SELECTED TEXT >>
Go to content Go to navigation and search

Home

Straws in the Wind Blog Articles


Search

Browse

RSS / Atom

Email me

textpattern

Creative Commons License
All Blog Articles, Data Models and Free Source Code by Simon Greener, The SpatialDB Advisor is licensed under a Creative Commons Attribution-ShareAlike 3.0 Unported License.

Spatial Database Independence

Monday September 26 2011 at 06:53

I often hear asserted in discussions about accessing data in databases that the approach taken should be “database independent”. The assertion is always made as if it were some sort of Scientific Truth (Dogma even). And it is always assumed that this is easy to achieve. Finally, it always seems to be an accepted reality as if it was backed by some sort of consensus in the Computer Science Literature.

(I have almost always heard this when discussing non-Microsoft databases and technologies but rarely when the Microsoft technologies are the principle components of a solution. But, perhaps that is just a selective reading based on my own career!)

This article will provide a simple comparison based on generating “vectors” from the rings of a multi-polygon using Oracle’s ST_Geometry, SQL Server 2008’s STGeometry and PostgreSQL/PostGIS’s ST_Geometry.

Initial Comments on Hierarchy

In my comparison work I use the OGC SFS 1.1 standard with preference for the SQL/MM standard. Since all three databases are “Object” relational databases (ORDBMS) we need to start with a comment about this aspect of the implementation.

Oracle’s ST_Geometry is a true type hierarchy with only those functions defined on specific elements available for geometries of that type. So, for example, you cannot call ST_Area on an ST_CURVE (ST_LINESTRING, ST_MULTILINESTRING etc), whereas in SQL Server 2008 and PostGIS you can.

EXTRACTED MATERIAL >>
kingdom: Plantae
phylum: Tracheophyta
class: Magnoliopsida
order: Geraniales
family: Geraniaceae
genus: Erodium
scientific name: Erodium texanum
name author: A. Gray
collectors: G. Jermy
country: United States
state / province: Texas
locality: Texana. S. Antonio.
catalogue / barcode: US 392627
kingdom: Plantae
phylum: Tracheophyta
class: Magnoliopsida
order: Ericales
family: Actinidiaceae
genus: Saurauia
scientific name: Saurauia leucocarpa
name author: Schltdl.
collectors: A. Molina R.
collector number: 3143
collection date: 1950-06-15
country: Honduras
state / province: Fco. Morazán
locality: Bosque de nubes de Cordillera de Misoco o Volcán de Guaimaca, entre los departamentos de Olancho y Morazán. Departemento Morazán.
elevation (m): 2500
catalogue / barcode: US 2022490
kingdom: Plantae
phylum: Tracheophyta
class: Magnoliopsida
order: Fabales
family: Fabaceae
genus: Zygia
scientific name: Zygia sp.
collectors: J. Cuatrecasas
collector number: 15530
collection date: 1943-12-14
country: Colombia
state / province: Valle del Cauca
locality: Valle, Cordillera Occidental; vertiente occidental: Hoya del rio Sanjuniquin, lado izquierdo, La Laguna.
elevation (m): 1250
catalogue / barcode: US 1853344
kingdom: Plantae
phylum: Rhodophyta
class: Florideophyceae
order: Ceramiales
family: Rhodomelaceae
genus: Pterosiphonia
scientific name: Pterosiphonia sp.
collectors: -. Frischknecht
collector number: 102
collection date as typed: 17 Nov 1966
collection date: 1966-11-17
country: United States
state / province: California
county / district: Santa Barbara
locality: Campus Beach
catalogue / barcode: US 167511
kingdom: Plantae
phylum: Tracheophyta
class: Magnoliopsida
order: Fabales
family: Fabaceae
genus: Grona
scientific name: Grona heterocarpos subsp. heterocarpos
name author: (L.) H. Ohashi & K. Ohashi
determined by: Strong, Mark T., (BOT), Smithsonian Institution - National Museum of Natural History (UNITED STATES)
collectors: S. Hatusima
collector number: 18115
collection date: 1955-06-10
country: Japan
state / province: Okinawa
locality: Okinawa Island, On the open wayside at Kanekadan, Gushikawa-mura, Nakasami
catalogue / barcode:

GIVEN REQUEST >> Carry the article on spatial database independence forward from its last sentence.

IN RESPONSE >>
Oracle

  1. SELECT a.geom.ST_Area() AS area
  2.   FROM (SELECT TREAT(ST_Geometry.FROM_WKT('LINESTRING(10.0 10.0, 15.0 10.0, 15.0 15.0, 10.0 15.0, 10.0 10.0)',NULL) AS st_linestring) AS geom
  3.           FROM DUAL ) a;
  4. -- Result
  5. ORA-00904: "A"."GEOM"."ST_AREA": invalid identifier
  6. 00904. 00000 -  "%s: invalid identifier"

The availability of a true object hierarchy was not always the case. Up to 10g Oracle only had a singly-inherited type library. The original SDO_GEOMETRY approach is still singly inherited: only the SQLMM/OGC implementation from 10g onwards is not.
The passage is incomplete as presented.